Gus Alex tidak berdiri sendiri dalam kasus ini. Jaksa KPK menyebutkan bahwa perbuatan ini dilakukan secara berjamaah, melibatkan tokoh-tokoh besar seperti mantan Menteri Agama Yaqut Cholil Qoumas, serta beberapa pimpinan asosiasi travel haji dan umrah seperti Asrul Azis Taba dari Kesthuri dan Ismail Adham dari Maktour. Sinergi negatif antara oknum pemerintah, anggota dewan, dan pengusaha inilah yang diduga menjadi mesin pengeruk keuntungan dari dana umat.
Keterlibatan pimpinan Komisi VIII yang disebutkan oleh Gus Alex—yakni Marwan Dasopang, Abdul Wachid, dan Ashabul Kahfi—menambah daftar panjang elit politik yang harus memberikan klarifikasi. Kehadiran nama-nama besar ini di dalam persidangan memberikan tekanan tersendiri bagi penegakan hukum di Indonesia untuk membuktikan apakah benar ada aliran dana yang mengalir secara sistematis ke lembaga legislatif.
Kesaksian Jaja Jaelani: Validasi Narasi Terdakwa?
Meskipun Jaja Jaelani mencoba bersikap normatif dalam memberikan keterangan, beberapa konfirmasi yang ia berikan secara tidak langsung memvalidasi narasi yang dibangun oleh Gus Alex. Keberanian Gus Alex untuk mengungkap nama dan lokasi pertemuan di Pengadilan Tipikor menunjukkan adanya upaya untuk membongkar struktur korupsi yang selama ini tertutup rapat.
Sidang ini diprediksi akan terus bergulir dengan fakta-fakta baru yang lebih mengejutkan. Publik kini menunggu apakah KPK akan menindaklanjuti nyanyian Gus Alex dengan memanggil para anggota dewan yang disebutkan namanya. Transparansi dalam kasus kuota haji ini sangat krusial, mengingat ibadah haji adalah urusan yang menyangkut hajat hidup orang banyak dan ketaatan kepada agama.

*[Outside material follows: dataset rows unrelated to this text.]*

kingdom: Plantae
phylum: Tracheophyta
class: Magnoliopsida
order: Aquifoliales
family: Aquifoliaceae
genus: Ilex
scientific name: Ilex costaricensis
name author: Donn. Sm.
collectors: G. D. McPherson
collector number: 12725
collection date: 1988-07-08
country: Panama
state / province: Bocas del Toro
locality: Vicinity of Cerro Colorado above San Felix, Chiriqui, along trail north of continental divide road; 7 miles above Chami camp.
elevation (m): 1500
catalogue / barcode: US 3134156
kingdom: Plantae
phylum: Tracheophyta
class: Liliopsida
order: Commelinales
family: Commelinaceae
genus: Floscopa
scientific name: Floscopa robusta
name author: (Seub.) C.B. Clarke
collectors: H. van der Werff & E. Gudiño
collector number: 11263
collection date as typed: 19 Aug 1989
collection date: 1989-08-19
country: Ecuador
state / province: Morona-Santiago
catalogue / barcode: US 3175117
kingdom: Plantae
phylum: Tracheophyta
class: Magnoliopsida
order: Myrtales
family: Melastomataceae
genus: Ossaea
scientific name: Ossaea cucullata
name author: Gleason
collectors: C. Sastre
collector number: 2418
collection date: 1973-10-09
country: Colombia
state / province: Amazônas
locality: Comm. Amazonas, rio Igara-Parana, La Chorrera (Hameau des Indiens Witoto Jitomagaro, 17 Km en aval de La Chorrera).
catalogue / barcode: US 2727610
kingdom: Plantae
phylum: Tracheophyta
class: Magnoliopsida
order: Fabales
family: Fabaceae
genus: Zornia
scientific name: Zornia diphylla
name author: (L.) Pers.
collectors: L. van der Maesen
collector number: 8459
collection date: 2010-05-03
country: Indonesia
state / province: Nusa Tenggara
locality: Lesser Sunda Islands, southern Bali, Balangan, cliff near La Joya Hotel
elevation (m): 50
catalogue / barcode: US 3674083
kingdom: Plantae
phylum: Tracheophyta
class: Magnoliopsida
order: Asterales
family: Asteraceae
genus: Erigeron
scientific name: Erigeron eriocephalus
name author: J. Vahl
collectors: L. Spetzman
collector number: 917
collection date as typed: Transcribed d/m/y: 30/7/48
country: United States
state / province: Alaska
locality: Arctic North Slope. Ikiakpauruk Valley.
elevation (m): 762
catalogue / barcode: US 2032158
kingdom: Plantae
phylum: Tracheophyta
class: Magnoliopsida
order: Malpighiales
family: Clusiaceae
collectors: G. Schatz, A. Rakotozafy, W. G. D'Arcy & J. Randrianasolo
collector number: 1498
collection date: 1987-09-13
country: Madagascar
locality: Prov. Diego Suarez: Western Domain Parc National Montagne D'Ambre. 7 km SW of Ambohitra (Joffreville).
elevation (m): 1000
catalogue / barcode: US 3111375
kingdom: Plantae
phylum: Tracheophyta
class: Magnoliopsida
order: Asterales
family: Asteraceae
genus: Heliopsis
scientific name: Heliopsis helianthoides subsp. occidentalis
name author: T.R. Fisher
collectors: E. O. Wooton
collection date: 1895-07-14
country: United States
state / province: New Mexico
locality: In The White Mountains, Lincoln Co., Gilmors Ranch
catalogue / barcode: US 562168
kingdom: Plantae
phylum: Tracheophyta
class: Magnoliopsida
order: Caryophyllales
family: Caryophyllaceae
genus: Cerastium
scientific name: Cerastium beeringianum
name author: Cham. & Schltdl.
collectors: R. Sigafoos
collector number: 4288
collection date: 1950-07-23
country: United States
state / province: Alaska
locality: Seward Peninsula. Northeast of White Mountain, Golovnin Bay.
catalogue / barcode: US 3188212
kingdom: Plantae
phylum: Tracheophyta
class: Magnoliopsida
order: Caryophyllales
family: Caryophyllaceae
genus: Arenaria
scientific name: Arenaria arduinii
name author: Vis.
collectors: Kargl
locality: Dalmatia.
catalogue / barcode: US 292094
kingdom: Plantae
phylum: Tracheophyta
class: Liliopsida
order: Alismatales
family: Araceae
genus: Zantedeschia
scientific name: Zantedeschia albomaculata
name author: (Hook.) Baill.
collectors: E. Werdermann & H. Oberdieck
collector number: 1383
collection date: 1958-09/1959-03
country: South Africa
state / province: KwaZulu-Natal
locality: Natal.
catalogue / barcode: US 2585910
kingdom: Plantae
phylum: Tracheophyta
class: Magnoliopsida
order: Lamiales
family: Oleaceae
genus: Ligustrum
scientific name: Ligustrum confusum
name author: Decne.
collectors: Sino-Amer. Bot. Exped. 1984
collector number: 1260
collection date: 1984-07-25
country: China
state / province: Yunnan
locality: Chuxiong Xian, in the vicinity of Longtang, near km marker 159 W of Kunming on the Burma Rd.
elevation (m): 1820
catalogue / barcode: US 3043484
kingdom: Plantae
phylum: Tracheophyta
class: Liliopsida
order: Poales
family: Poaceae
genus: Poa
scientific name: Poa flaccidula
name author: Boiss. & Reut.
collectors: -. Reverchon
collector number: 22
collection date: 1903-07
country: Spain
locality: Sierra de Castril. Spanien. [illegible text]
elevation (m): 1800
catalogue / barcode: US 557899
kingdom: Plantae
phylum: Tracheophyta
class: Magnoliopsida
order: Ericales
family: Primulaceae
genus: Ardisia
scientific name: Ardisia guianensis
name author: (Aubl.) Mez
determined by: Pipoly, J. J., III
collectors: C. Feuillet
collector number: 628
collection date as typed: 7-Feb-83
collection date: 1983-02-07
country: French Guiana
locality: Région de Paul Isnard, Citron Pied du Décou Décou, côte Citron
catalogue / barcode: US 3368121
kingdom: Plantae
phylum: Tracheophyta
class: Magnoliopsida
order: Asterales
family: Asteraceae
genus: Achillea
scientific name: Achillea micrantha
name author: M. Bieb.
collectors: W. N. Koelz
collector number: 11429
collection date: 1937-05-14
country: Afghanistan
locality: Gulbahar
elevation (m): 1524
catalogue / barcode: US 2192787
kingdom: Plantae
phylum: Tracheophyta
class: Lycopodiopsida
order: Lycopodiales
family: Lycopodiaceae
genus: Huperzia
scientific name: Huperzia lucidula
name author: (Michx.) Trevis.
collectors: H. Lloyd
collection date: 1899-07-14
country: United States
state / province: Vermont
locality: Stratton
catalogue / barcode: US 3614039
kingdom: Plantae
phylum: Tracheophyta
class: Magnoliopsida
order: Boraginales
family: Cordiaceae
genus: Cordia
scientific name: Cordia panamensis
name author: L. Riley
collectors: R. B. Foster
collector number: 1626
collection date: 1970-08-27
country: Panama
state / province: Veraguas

Dengan kerugian negara yang mencapai ratusan miliar rupiah, kasus ini menjadi salah satu skandal haji terbesar dalam satu dekade terakhir. WartaLog akan terus mengawal jalannya persidangan ini untuk memastikan bahwa setiap sen uang rakyat dan setiap jengkal kuota haji benar-benar digunakan untuk kepentingan jamaah, bukan untuk memperkaya segelintir elit di Jakarta maupun di tanah suci.